$\dfrac {\mathrm d^{1000}}{\mathrm d x^{1000}}(x^{2}+4)e^{2x}$ using Maclaurin series?

Question

Find the maclaurin series for $f(x)=(x^{2}+4)e^{2x}$ and use this to calculate the 1000th derivative for $f(x)$ at $x=0$.

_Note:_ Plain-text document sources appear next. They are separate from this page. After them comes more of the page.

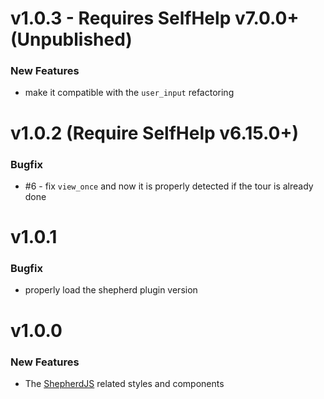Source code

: # v1.0.3 - Requires SelfHelp v7.0.0+ (Unpublished)
### New Features
 - make it compatible with the `user_input` refactoring

# v1.0.2 (Require SelfHelp v6.15.0+)
### Bugfix
 - #6 - fix `view_once` and now it is properly detected if the tour is already done

# v1.0.1
### Bugfix
 - properly load the shepherd plugin version

# v1.0.0

### New Features

 - The [ShepherdJS](https://shepherdjs.dev) related styles and components
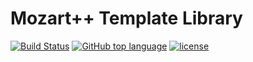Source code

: # Mozart++ Template Library
[![Build Status](https://travis-ci.org/covariant-institute/mozart.svg?branch=master)](https://travis-ci.org/covariant-institute/mozart)
[![GitHub top language](https://img.shields.io/github/languages/top/covariant-institute/mozart.svg)](https://github.com/covariant-institute/mozart)
[![license](https://img.shields.io/github/license/covariant-institute/mozart.svg?colorB=000000)](https://github.com/covariant-institute/mozart)
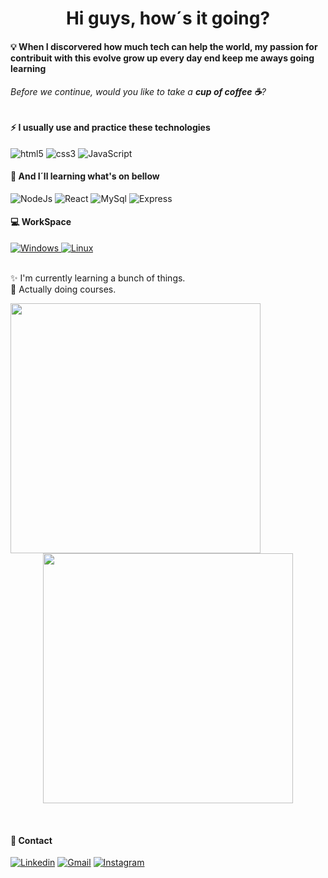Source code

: 

<h1 align="center"> Hi guys, how´s it going?  </h1>

#### 💡 When I discorvered how much tech can help the world, my passion for contribuit with this evolve grow up every day end keep me aways going learning

###### Before we continue, would you like to take a **cup of coffee ☕**?


#### ⚡ I usually use and practice these technologies
![html5](https://img.shields.io/badge/HTML5-E34F26?style=for-the-badge&logo=html5&logoColor=white)
![css3](https://img.shields.io/badge/CSS3-1572B6?style=for-the-badge&logo=css3&logoColor=white)
![JavaScript](https://img.shields.io/badge/JavaScript-F7DF1E?style=for-the-badge&logo=javascript&logoColor=black)


#### 🚀 And I´ll learning what's on bellow

![NodeJs](https://img.shields.io/badge/Node.js-43853D?style=for-the-badge&logo=node.js&logoColor=white)
![React](https://img.shields.io/badge/React-20232A?style=for-the-badge&logo=react&logoColor=61DAFB)
![MySql](https://img.shields.io/badge/MySQL-005C84?style=for-the-badge&logo=mysql&logoColor=white)
![Express](https://img.shields.io/badge/Express.js-404D59?style=for-the-badge)

#### 💻 WorkSpace
<div>
	<a href="https://www.windows.com"> 
    <img src="https://img.shields.io/badge/Windows-0078D6?style=for-the-badge&logo=windows&logoColor=white" alt="Windows"/>
	</a>
	<a href="https://www.kernel.org">
		<img src="https://img.shields.io/badge/Linux-557C94?style=for-the-badge&logo=linux&logoColor=black" alt="Linux"/>
	</a>
</div>

<br>

:sparkles: I'm currently learning a bunch of things. <br />
:bookmark: Actually doing courses. <br />

<p align="center">
  <img align="left" src="https://github-readme-stats.vercel.app/api/top-langs/?username=mariohenrlque&layout=compact&langs_count=16&theme=dracula" width="400" />
  <img align="" src="https://github-readme-stats.vercel.app/api?username=mariohenrlque&show_icons=true&theme=dracula&include_all_commits=true&count_public=true" width="400" />
</p>

<br/>

#### 📱 Contact
[![Linkedin](https://img.shields.io/badge/LinkedIn-0077B5?style=for-the-badge&logo=linkedin&logoColor=white "LinkedIn")](https://www.linkedin.com/in/mario-henrique-61b44023a/) [![Gmail](https://img.shields.io/badge/Gmail-D14836?style=for-the-badge&logo=gmail&logoColor=white)](mailto:mhliquinho@gmail.com) [![Instagram](https://img.shields.io/badge/Instagram-E4405F?style=for-the-badge&logo=instagram&logoColor=white "Instagram")](https://www.instagram.com/mario_henrlque/)

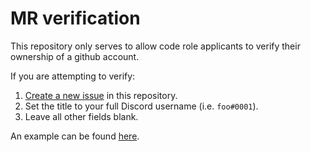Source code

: # MR verification

This repository only serves to allow code role applicants to verify their ownership of a github account.

If you are attempting to verify:
1. [Create a new issue](https://github.com/mlengy/mr-verification/issues/new) in this repository.
2. Set the title to your full Discord username (i.e. `foo#0001`).
3. Leave all other fields blank.

An example can be found [here](https://github.com/mlengy/mr-verification/issues/1).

Im not sure how to start this, any help is appreciated thanks!

Answer 1

Hint: $f(x)=x^2e^{2x}+4e^{2x}$. Now it is easy to find the Maclaurin series, then we can differentiate term-by-term.

Answer 2

$$ e^x=1+x+\frac{x^2}{2!}+\ldots+\frac{x^n}{n!}+\ldots $$ $$ e^{2x}=1+(2x)+\frac{(2x)^2}{2!}+\ldots+\frac{(2x)^n}{n!}+\ldots $$ $$ (x^2+4)e^{2x}=\sum_{n=0}^\infty(x^2+4)\frac{(2x)^n}{n!}=\sum_{n=0}^\infty\frac{2^n}{n!}x^{n+2}+\sum_{n=0}^\infty \frac{2^{n+2}}{n!}x^n$$

Now the 1000th derivative at $x=0$ is just the coefficient at $x^{1000}$ times $1000!$ which is $$ 1000!\left[\frac{2^{998}}{998!}+\frac{2^{1002}}{1000!}\right] $$

Answer 3

Here is the derivation

$$ f(x)=(x^2+4)e^{2x}=\sum_{k=0}^{\infty} \frac{2^kx^{k+2}}{k!} + \sum_{k=0}^{\infty} \frac{2^{k+2}x^{k}}{k!}$$

$$ = \sum_{k=2}^{\infty} \frac{2^{k-2}x^{k}}{(k-2)!} + \sum_{k=2}^{\infty} \frac{2^{k+2}x^{k}}{k!} +4+8x $$

$$= 4+8x+\sum_{k=2}^{\infty} \left(\frac{2^{k-2}}{(k-2)!}+\frac{2^{k+2}}{k!}\right)x^k $$

$$ \implies \frac{f^{(k)}(0)}{k!} = \frac{2^{k-2}}{(k-2)!}+\frac{2^{k+2}}{k!},\quad k\geq2 $$

$$ \implies f^{(k)}(0) = k! \left(\frac{2^{k-2}}{(k-2)!}+\frac{2^{k+2}}{k!}\right),\quad k\geq2 $$

$$ \implies \frac{{2}^{k}}{4} \left( {k}^{2}-k+16 \right) $$

Substituting $k=1000$ in the above formula gives the desired result.